20.07.2017 Ausgabe: 5/2017

Nachwuchssorgen?

Für Unternehmen wird es schwieriger, den Fachkräftebedarf zu decken. Jetzt liegen die Ergebnisse eines Modellprogramms vor, das Wege aufzeigt, wie dem Problem zu begegnen ist.

Der demografische Wandel und die Akademisierung führen dazu, dass die Zahl der Bewerbungen um Ausbildungsplätze in Deutschland kontinuierlich sinkt. Zugleich müssen Ausbilderinnen und Ausbilder einer immer vielfältigeren Zielgruppe junger Menschen angemessen und zielorientiert begegnen – dies vor allem hinsichtlich der Vorbildung und der verschiedenen kulturellen Voraussetzungen.

Auch in der Altersstruktur, dem Einsatz digitaler Medien und den Familienstrukturen gibt es immer mehr Unterschiede. Der schon spürbare Fachkräftemangel macht es notwendig, das Bewerberpotenzial zu erweitern. Jugendliche, die bisher von Unternehmen gar nicht in Betracht gezogen wurden, müssen stärker berücksichtigt werden. Ausbildungsbetriebe brauchen jedoch gezielte Angebote, um dies zu ­meistern.

Welche, das zeigt das umfassende Modellversuchsprogramm „Neue Wege in die duale Ausbildung – Heterogenität als Chance für die Fachkräftesicherung“ des Bundesinstituts für Berufsbildung (BIBB) auf. Es wurde vom Bundesministerium für Bildung und Forschung gefördert. Von 2011 bis 2015 wurden von Praxis, Wissenschaft und Politik in 17 Modellversuchen Konzepte, Handlungsansätze und Instrumente erarbeitet und verbreitet. Dazu gehörten u. a. Kooperationen zur Azubi-Gewinnung, Maßnahmen zur Berufsorientierung oder zur Vermeidung von Ausbildungsabbrüchen. Die Betriebe wurden von Beginn an in die Arbeit einbezogen, um die Kompetenz des Ausbildungspersonals gezielt einzubinden und zu nutzen.

• Aufgabe 1
Nenne alle Bereiche, die laut dem Text über Nachwuchssorgen von 2011 bis 2015 in den 17 Modellversuchen Konzepte, Handlungsansätze und Instrumente erarbeitet haben.

• Gesammelte Dateneinträge
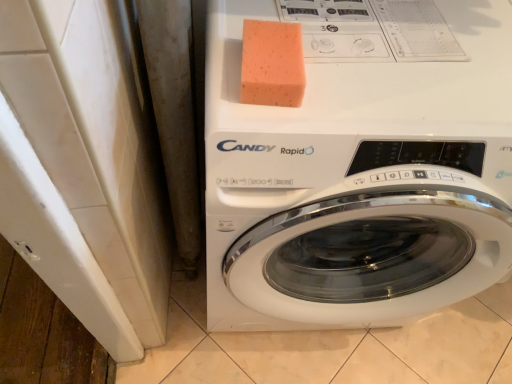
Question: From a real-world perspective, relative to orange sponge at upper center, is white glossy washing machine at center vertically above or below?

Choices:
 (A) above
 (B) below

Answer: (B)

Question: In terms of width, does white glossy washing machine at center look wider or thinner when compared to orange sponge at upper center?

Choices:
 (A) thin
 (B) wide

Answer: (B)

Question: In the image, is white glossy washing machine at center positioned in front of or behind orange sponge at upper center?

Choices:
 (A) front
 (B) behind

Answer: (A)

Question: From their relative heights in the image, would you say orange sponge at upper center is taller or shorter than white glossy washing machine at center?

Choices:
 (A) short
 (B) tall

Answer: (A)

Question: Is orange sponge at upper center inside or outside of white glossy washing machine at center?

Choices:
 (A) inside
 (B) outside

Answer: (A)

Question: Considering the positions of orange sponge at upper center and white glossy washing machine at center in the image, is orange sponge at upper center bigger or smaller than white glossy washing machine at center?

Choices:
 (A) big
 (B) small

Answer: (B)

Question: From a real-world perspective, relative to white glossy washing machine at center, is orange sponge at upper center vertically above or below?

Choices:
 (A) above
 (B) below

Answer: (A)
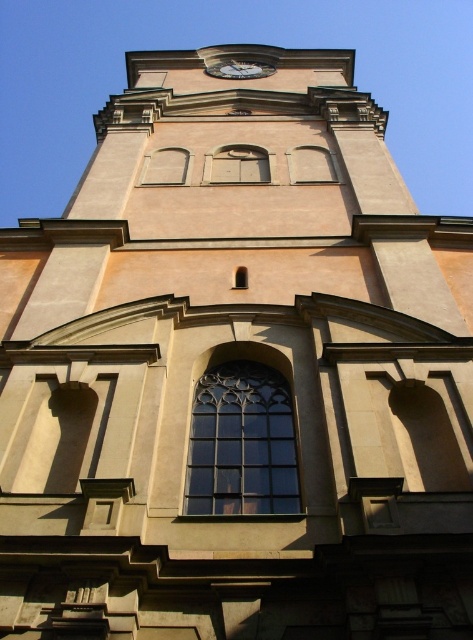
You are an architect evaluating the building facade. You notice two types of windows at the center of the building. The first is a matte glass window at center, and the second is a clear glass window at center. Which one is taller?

• Aufgabe 2
Filtere aus den Datensätzen jede Zeile heraus, die das Wort "washing" enthält, und gib diese Zeilen vollständig wieder.

• Lösung 1
Praxis, Wissenschaft, Politik

• Lösung 2
Question: From a real-world perspective, relative to orange sponge at upper center, is white glossy washing machine at center vertically above or below?
Question: In terms of width, does white glossy washing machine at center look wider or thinner when compared to orange sponge at upper center?
Question: In the image, is white glossy washing machine at center positioned in front of or behind orange sponge at upper center?
Question: From their relative heights in the image, would you say orange sponge at upper center is taller or shorter than white glossy washing machine at center?
Question: Is orange sponge at upper center inside or outside of white glossy washing machine at center?
Question: Considering the positions of orange sponge at upper center and white glossy washing machine at center in the image, is orange sponge at upper center bigger or smaller than white glossy washing machine at center?
Question: From a real-world perspective, relative to white glossy washing machine at center, is orange sponge at upper center vertically above or below?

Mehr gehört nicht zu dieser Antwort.